• _RECORDS SHOWN_:
►

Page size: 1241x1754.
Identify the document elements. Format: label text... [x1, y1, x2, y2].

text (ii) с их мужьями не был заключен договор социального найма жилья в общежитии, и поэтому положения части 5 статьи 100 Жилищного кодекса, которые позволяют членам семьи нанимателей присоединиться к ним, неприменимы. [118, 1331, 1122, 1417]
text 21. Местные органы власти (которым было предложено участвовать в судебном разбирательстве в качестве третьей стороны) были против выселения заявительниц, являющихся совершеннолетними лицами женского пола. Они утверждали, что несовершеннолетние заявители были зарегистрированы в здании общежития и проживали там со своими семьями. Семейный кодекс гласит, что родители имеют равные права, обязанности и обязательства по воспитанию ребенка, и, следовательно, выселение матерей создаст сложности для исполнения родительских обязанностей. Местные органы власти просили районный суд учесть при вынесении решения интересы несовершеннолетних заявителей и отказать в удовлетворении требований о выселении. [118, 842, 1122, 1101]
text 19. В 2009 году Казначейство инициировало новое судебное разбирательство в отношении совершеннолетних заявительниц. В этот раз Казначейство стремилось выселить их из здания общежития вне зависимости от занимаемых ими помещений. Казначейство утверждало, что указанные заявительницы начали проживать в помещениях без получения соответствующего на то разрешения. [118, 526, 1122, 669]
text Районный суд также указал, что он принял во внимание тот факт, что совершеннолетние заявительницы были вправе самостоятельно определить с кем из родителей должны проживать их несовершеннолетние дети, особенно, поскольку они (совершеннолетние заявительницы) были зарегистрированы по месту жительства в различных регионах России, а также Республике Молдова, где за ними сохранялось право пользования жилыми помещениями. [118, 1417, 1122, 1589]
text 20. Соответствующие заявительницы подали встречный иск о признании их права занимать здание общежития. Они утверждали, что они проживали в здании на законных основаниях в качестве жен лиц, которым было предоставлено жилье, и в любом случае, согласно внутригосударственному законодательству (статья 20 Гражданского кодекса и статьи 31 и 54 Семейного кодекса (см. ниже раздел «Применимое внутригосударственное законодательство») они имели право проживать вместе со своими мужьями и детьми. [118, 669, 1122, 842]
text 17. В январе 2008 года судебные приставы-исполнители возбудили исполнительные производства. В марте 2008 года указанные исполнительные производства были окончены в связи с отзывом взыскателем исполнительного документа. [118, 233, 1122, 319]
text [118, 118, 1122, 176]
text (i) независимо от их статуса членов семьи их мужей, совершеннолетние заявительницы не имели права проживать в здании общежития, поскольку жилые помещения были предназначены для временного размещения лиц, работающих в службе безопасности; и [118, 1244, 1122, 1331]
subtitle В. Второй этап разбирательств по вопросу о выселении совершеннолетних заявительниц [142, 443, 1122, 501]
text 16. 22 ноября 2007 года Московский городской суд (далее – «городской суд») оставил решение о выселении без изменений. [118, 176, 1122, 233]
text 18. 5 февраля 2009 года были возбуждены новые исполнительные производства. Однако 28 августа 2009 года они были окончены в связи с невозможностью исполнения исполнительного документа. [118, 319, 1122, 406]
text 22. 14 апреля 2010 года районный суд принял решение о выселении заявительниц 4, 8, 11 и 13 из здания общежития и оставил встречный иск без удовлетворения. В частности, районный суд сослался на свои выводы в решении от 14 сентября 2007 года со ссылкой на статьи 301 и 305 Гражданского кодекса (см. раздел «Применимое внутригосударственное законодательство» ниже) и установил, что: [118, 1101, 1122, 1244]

◄

• _WHAT TO PRODUCE_:
The task calls for all lines in the entries that hold "семьи".

• _FINAL ANSWER_:
text (ii) с их мужьями не был заключен договор социального найма жилья в общежитии, и поэтому положения части 5 статьи 100 Жилищного кодекса, которые позволяют членам семьи нанимателей присоединиться к ним, неприменимы. [118, 1331, 1122, 1417]
text (i) независимо от их статуса членов семьи их мужей, совершеннолетние заявительницы не имели права проживать в здании общежития, поскольку жилые помещения были предназначены для временного размещения лиц, работающих в службе безопасности; и [118, 1244, 1122, 1331]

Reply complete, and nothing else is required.